As if the slow December daybreak weren’t sufficient reward for sloth, today’s band of clouds in the east extend the sunrise almost to 9:00.
Trees pop in the cold, creak in the wind. Sunrise spreads across the sky like a grease stain. All the foxtail millet is bowed to the north.
Thin fog. Now that the phoebes have left, their shy cousins the pewees have come out of the woods, and herald each sunrise in a slow drawl.
The misty sunrise puts me in a Hallmark mood: Roses are brown,/ violets, long dead./ This coffee is bitter/ and goes straight to my head.
A new birdsong at sunrise: “Pleased pleased pleased to MEETcha!” Likewise, I mutter, trying to place the name. Ah—chestnut-sided warbler.
Half a degree above freezing at sunrise, and the sky is as clear as it gets. A towhee sings a backwards version of its song.
Sunrise. A white moth and a white butterfly flit between the cherry blossoms, and at the edge of the woods, the shadblow is in full bloom.
Twenty minutes after the feral cat disappeared under the porch, the squirrel still scolds. Rain is a soft patter of lead shot—or so I wish.
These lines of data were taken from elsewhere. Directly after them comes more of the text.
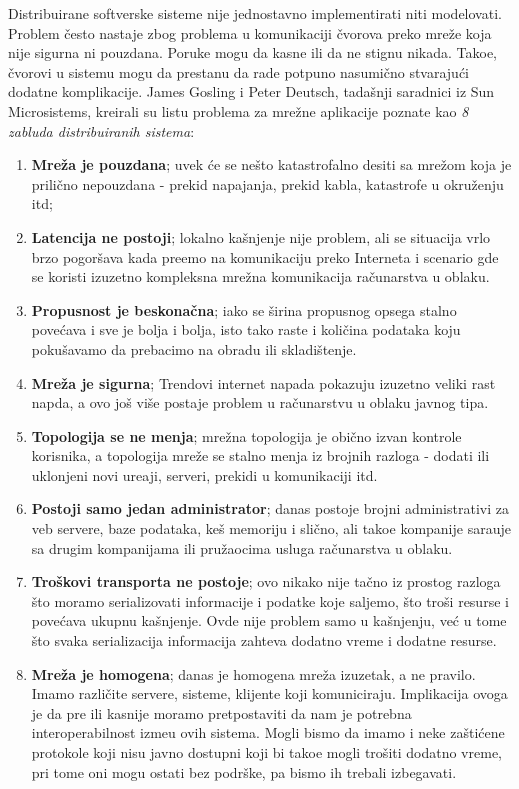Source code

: Distribuirane softverske sisteme nije jednostavno implementirati niti modelovati. Problem \v cesto nastaje zbog problema u komunikaciji \v cvorova preko mre\v ze koja nije sigurna ni pouzdana. Poruke mogu da kasne ili da ne stignu nikada. Tako\dj e, \v cvorovi u sistemu mogu da prestanu da rade potpuno nasumi\v cno stvaraju\'ci dodatne komplikacije. James Gosling i Peter Deutsch, tada\v snji saradnici iz Sun Microsistems, kreirali su listu problema za mre\v zne aplikacije poznate kao \textit{8 zabluda distribuiranih sistema}:

\begin{enumerate}[start=1,label={(\bfseries \arabic*)}]
	\item \textbf{Mre\v za je pouzdana}; uvek \'ce se ne\v sto katastrofalno desiti sa mre\v zom koja je prili\v cno nepouzdana - prekid napajanja, prekid kabla, katastrofe u okru\v zenju itd;
	\item \textbf{Latencija ne postoji}; lokalno ka\v snjenje nije problem, ali se situacija vrlo brzo pogor\v sava kada pre\dj emo na komunikaciju preko Interneta i scenario gde se koristi izuzetno kompleksna mre\v zna komunikacija ra\v cunarstva u oblaku.
	\item \textbf {Propusnost je beskona\v cna}; iako se \v sirina propusnog opsega stalno pove\'cava i sve je bolja i bolja, isto tako raste i koli\v cina podataka koju poku\v savamo da prebacimo na obradu ili skladi\v stenje.
	\item \textbf {Mre\v za je sigurna}; Trendovi internet napada pokazuju izuzetno veliki rast napda, a ovo jo\v s vi\v se postaje problem u ra\v cunarstvu u oblaku javnog tipa.
	\item \textbf {Topologija se ne menja}; mre\v zna topologija je obi\v cno izvan kontrole korisnika, a topologija mre\v ze se stalno menja iz brojnih razloga - dodati ili uklonjeni novi ure\dj aji, serveri, prekidi u komunikaciji itd.
	\item \textbf {Postoji samo jedan administrator}; danas postoje brojni administrativi za veb servere, baze podataka, ke\v s memoriju i sli\v cno, ali tako\dj e kompanije sara\dj uje sa drugim kompanijama ili pru\v zaocima usluga ra\v cunarstva u oblaku.
	\item \textbf {Tro\v skovi transporta ne postoje}; ovo nikako nije ta\v cno iz prostog razloga \v sto moramo serializovati informacije i podatke koje saljemo, \v sto tro\v si resurse i pove\'cava ukupnu ka\v snjenje. Ovde nije problem samo u ka\v snjenju, ve\'c u tome \v sto  svaka serializacija informacija zahteva dodatno vreme i dodatne resurse.
	\item \textbf {Mre\v za je homogena}; danas je homogena mre\v za izuzetak, a ne pravilo. Imamo razli\v cite servere, sisteme, klijente koji komuniciraju. Implikacija ovoga je da pre ili kasnije moramo pretpostaviti da nam je potrebna interoperabilnost izme\dj u ovih sistema. Mogli bismo da imamo i neke za\v sti\'cene protokole koji nisu javno dostupni koji bi tako\dj e mogli tro\v siti dodatno vreme, pri tome oni mogu ostati bez podrške, pa bismo ih trebali izbegavati.
\end{enumerate}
Clear and cold at sunrise. The feral cat slinks across the springhouse meadow. Muffled sounds of a squirrel scolding from inside its drey.
A warm morning—53°F. A Cooper’s hawk calls, a screech owl trills, but the squirrels go on rummaging through the leaf litter. I spy a gnat.
Cloudless and cold at sunrise. Two titmice drone back and forth, like a pair of insurance agents at a party trying to out-bore each other.
A section of latticework below the porch floor has fallen off, and though it kept nothing out, I feel strangely vulnerable. A red sunrise.
Snowflakes make the wind visible. Who knew the yard was home to such complex currents? The anxious calls of a nuthatch on the far shore.
Just past sunrise, the powerline is a tongue of light off through the woods. A heavy contrail drifts toward the sun like a deepening frown.